— Который там час?
— Двенадцатый.
— Дождь идет?
— Маленький. Совсем маленький.
— Ладно, — сказал Геннадий. — Я оденусь.
Малютка деликатно вышел. Геннадий поднялся, и они отправились к Цыцаркину.
Дождь в самом деле притих, но продолжал идти. У Малютки оказался зонтик; еще на лестнице он предложил его Геннадию:
— Желаете?
— Давайте, — милостиво согласился Геннадий, хотя на нем был непромокаемый плащ, а на Малютке вполне промокаемое суконное пальтишко.
Цыцаркин обитал в тихой улочке, в первом этаже кирпичного двухэтажного дома. Ставни его двух окон были закрыты; на улицу доносилось приглушенное пение патефона. Малютка сказал:
— Стукните в окно, — ему самому было не дотянуться.
Геннадий стукнул. В темноте, шлепая по лужам, подошли к низкому каменному крыльцу. Дверь сейчас же открылась. Открывший не сказал ни слова и был едва различим в неосвещенном тамбуре передней, но по густому запаху парикмахерской Геннадий догадался, что это Изумрудов. Все втроем прошли в комнату Цыцаркина. Там страстно заливался патефон: «Лобзай меня, твои лобзанья мне слаще мирра и вина». Цыцаркин в фланелевой пижаме, с повязанным горлом, сидел возле патефона и сосредоточенно слушал, упершись руками в расставленные колени.
— А! С приездом! — рассеянно сказал он, взглянув на Геннадия мельком, и дослушал романс до конца. Геннадий обиделся и решил дать понять, что Цыцаркин никаких особенных не оказал ему благодеяний и что Геннадию не из-за чего изливаться перед ним в благодарности. Цыцаркин остановил пластинку и обратился к нему.
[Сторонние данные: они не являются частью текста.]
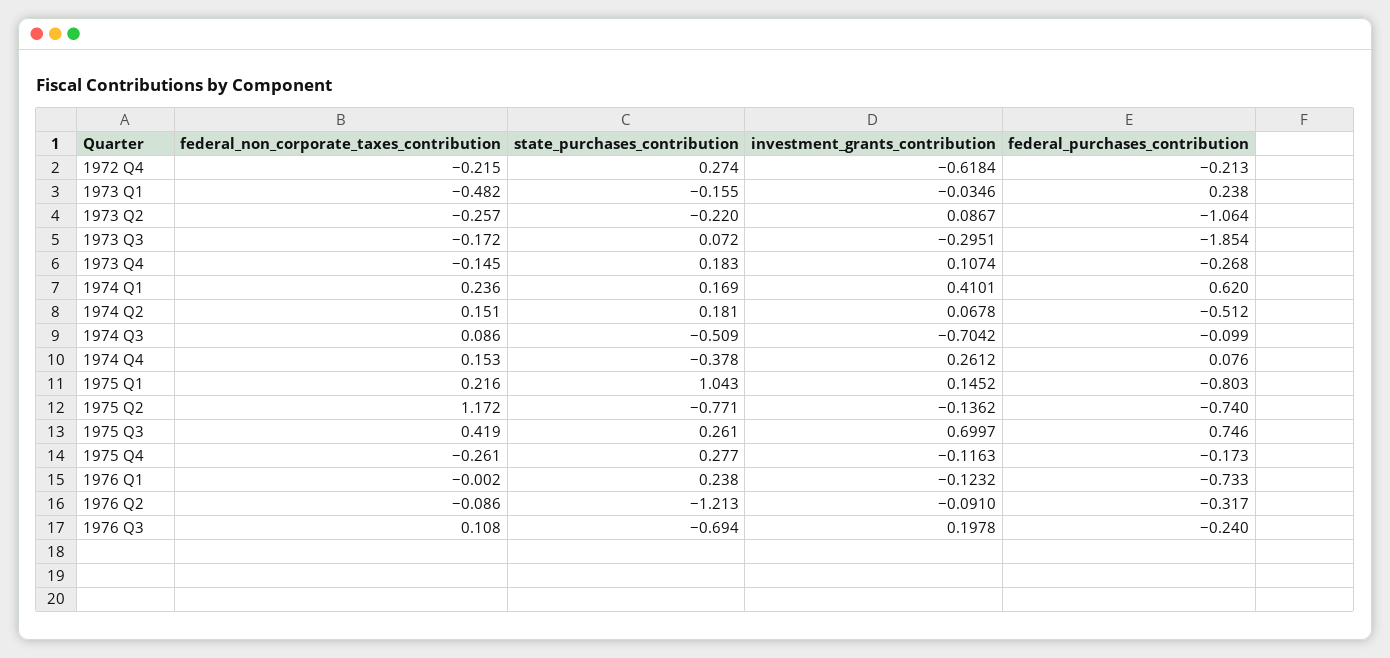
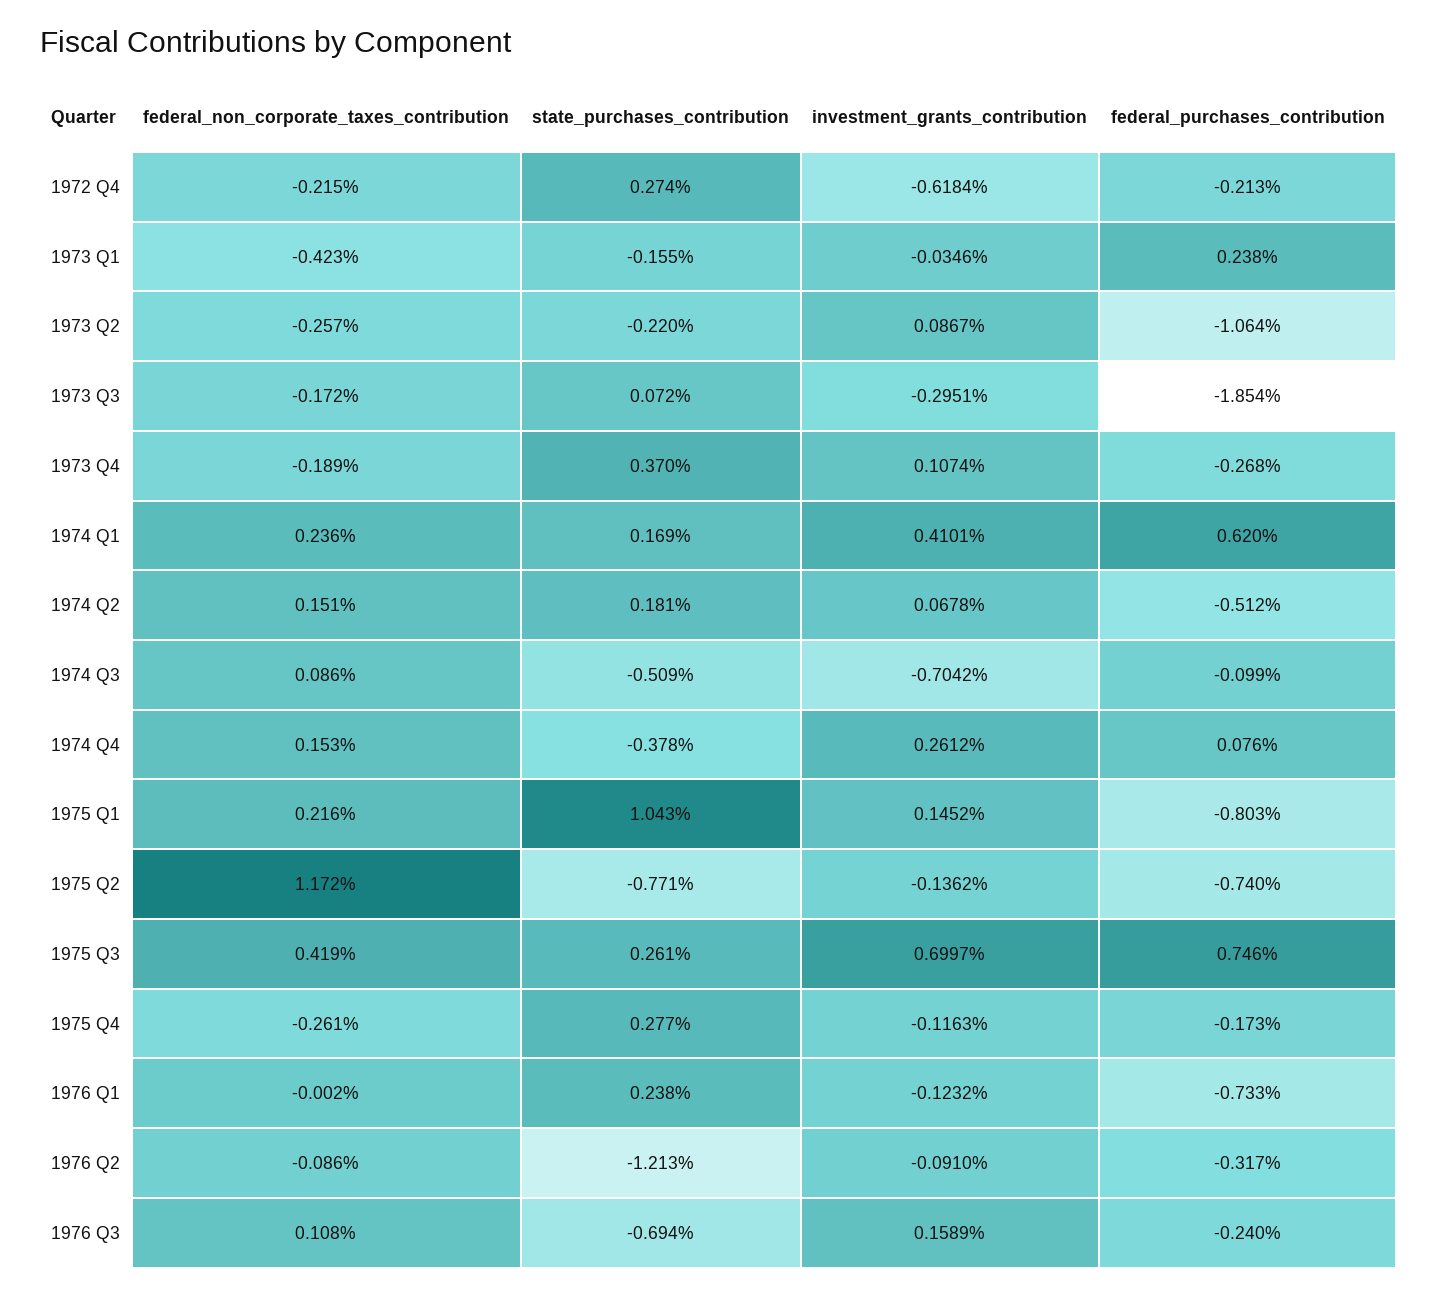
federal_non_corporate_taxes_contribution, 1973 Q1: -0.482 -> -0.423
federal_non_corporate_taxes_contribution, 1973 Q4: -0.145 -> -0.189
state_purchases_contribution, 1973 Q4: 0.183 -> 0.37
investment_grants_contribution, 1976 Q3: 0.1978 -> 0.1589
— Темпераментно поет мадам, — заметил он. — Я бы тебе продемонстрировал мои новинки, но уже двенадцать, соседи спать хотят, надо соблюдать законы общежития. И, кроме того, есть разговор. Снимай мантель, садись ближе. Как съездил? Отдохнул? Выглядишь хорошо.
— Где там хорошо, я ведь как ехал… — начал Геннадий.
Цыцаркин перебил:
— Хорошо, отлично выглядишь. Побед, наверно, одержал неисчислимое количество. Молодец, красавец. Люблю этого молодца, — сказал он, обернувшись к Малютке и Изумрудову, и погладил Геннадия по плечу. — Вы еще увидите, какой он молодец.
Изумрудов сидел в кресле, расфранченный, мягкий и благоуханный, как прошлый раз, летом, когда они тут выпивали. Малютка смиренно присел у двери на краешке стула, сжавшись и подхватив себя руками под локти. Выпивки и закуски не было видно.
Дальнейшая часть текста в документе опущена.